▶ _What is required_
In full and exactly, please return the records, but keep out the pictures.

** Opening Working data block **

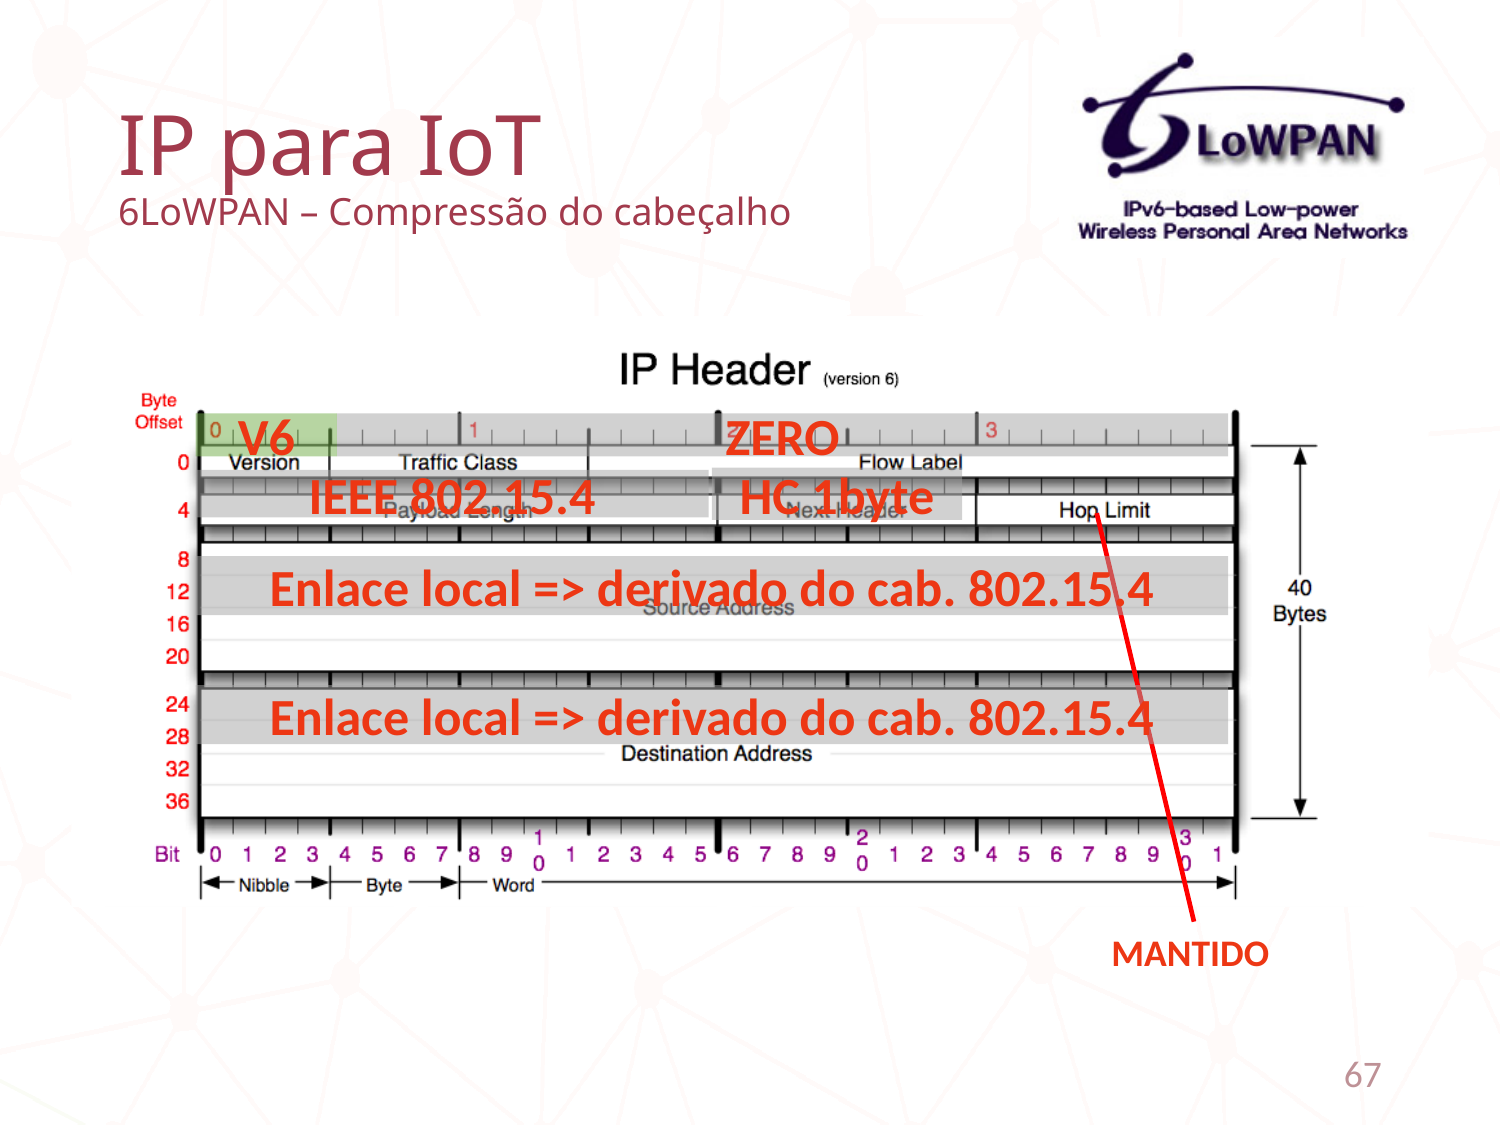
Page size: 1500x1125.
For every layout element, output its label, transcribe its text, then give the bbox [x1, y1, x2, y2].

text_box MANTIDO [1096, 921, 1292, 982]
title IP para IoT 6LoWPAN – Compressão do cabeçalho [103, 59, 1397, 278]
slide_number 67 [1059, 1042, 1397, 1103]
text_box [1096, 513, 1194, 922]
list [71, 316, 1429, 907]
picture [1059, 37, 1424, 258]
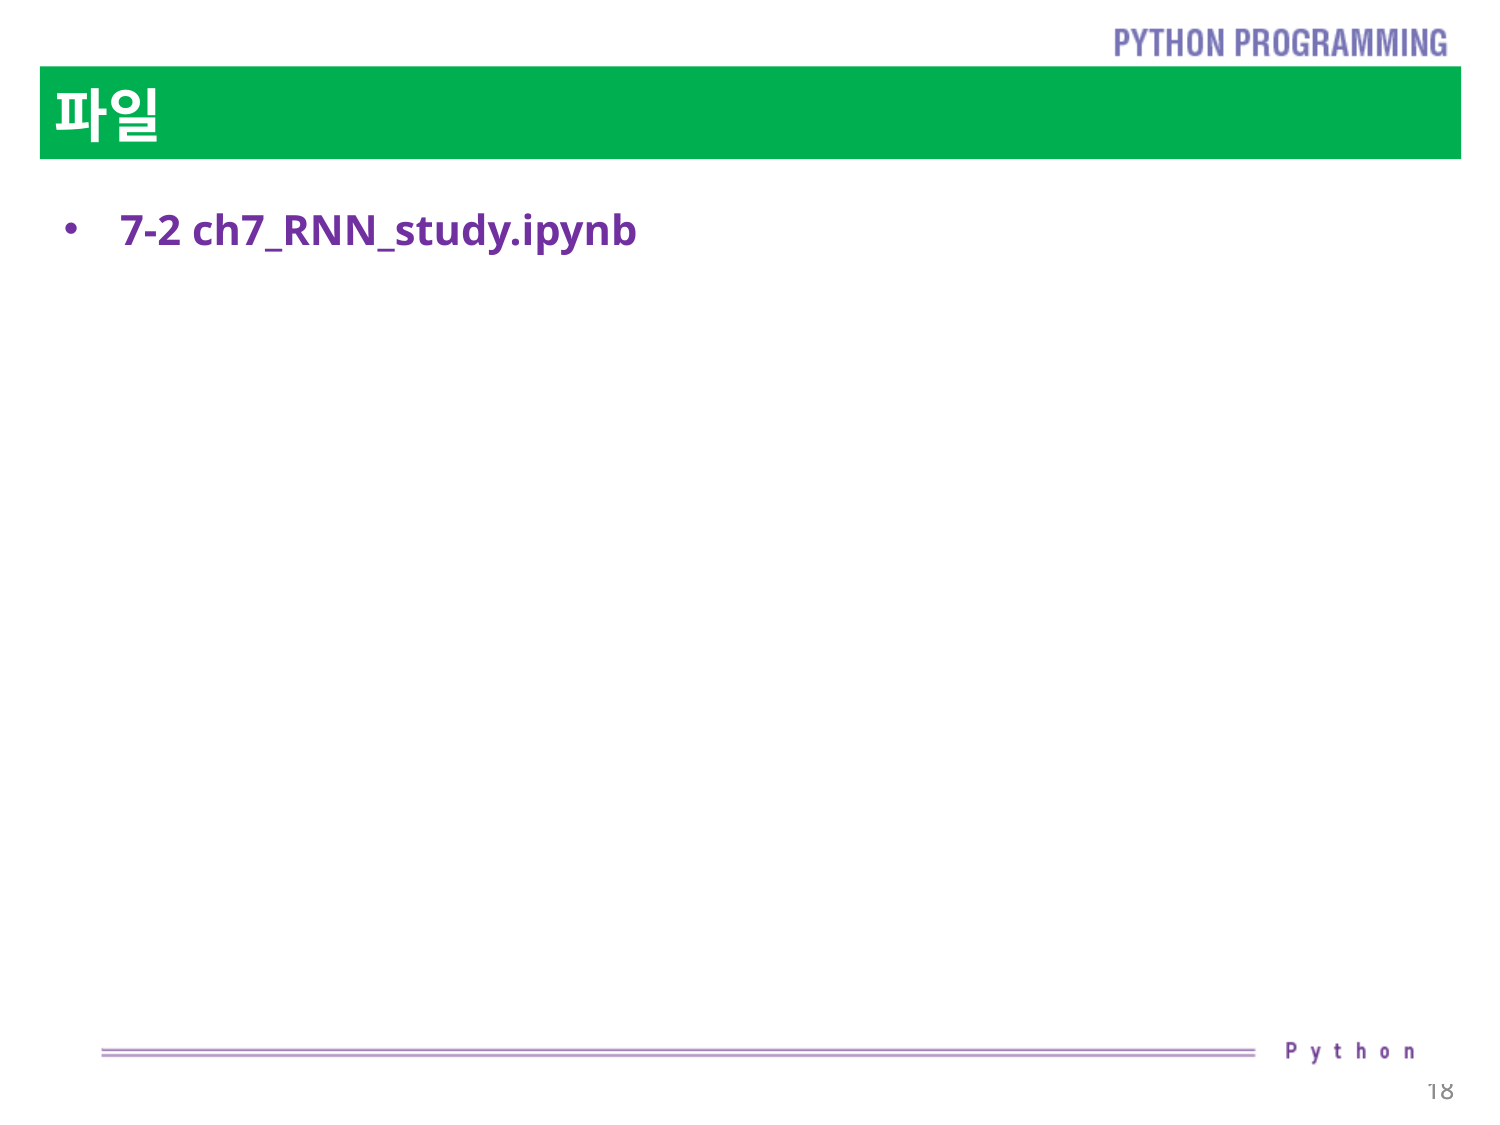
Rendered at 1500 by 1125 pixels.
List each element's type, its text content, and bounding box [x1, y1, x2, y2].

title 파일 [39, 76, 1444, 152]
picture [1106, 13, 1462, 66]
picture [18, 1020, 1483, 1084]
list 7-2 ch7_RNN_study.ipynb [48, 195, 1461, 1041]
slide_number 18 [1119, 1071, 1470, 1112]
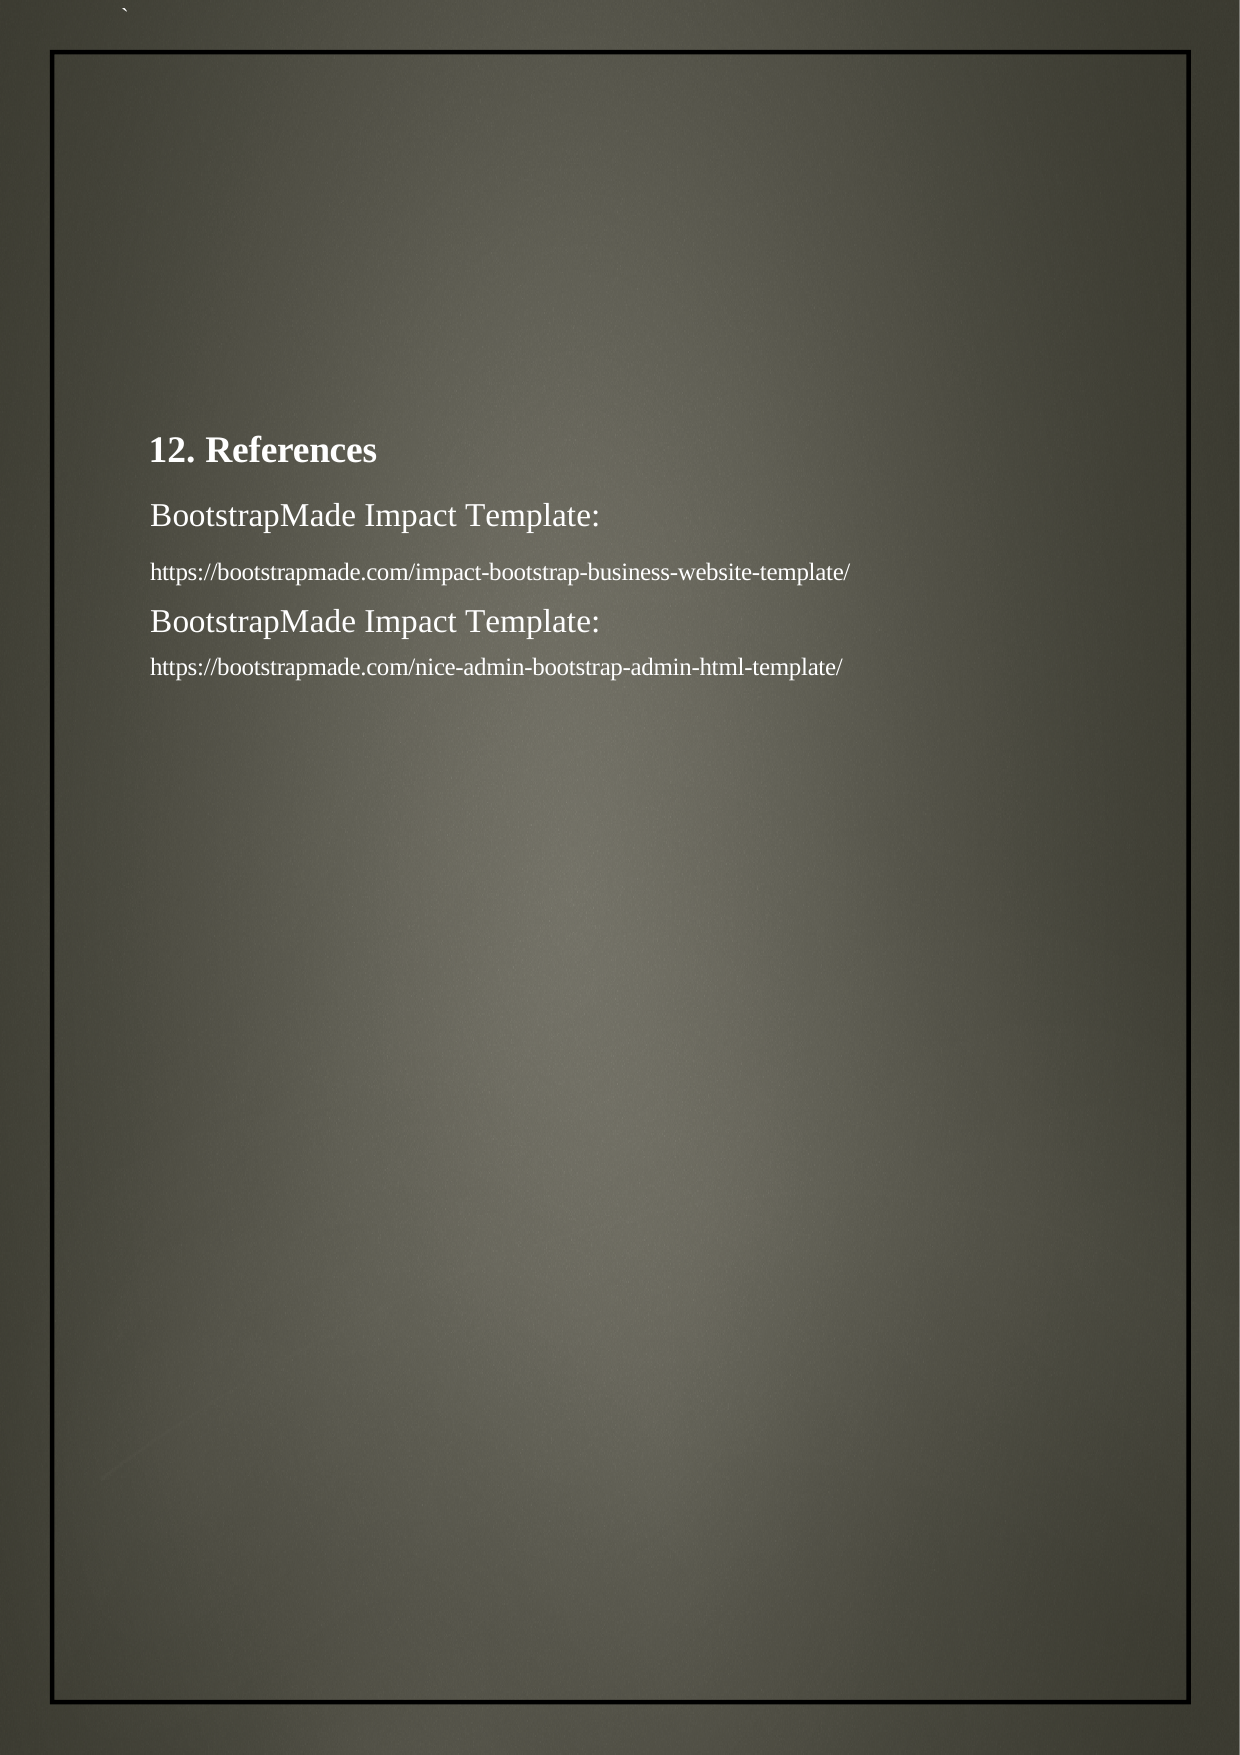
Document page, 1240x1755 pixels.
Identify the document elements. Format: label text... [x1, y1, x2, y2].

** Closing Working data block **

▶ _Reply to the exercise_
Page size: 1500x1125.
For every layout element, output its label, transcribe its text, then give the bbox [x1, y1, x2, y2].

text_box MANTIDO [1096, 921, 1292, 982]
title IP para IoT 6LoWPAN – Compressão do cabeçalho [103, 59, 1397, 278]
slide_number 67 [1059, 1042, 1397, 1103]
text_box [1096, 513, 1194, 922]
list [71, 316, 1429, 907]
picture [1059, 37, 1424, 258]
Rendered at 1500 by 1125 pixels.
List each element's type, its text content, and bounding box [x1, y1, x2, y2].

title 파일 [39, 76, 1444, 152]
picture [1106, 13, 1462, 66]
picture [18, 1020, 1483, 1084]
list 7-2 ch7_RNN_study.ipynb [48, 195, 1461, 1041]
slide_number 18 [1119, 1071, 1470, 1112]
Document page, 1240x1755 pixels.
Identify the document elements. Format: label text... [x1, y1, x2, y2].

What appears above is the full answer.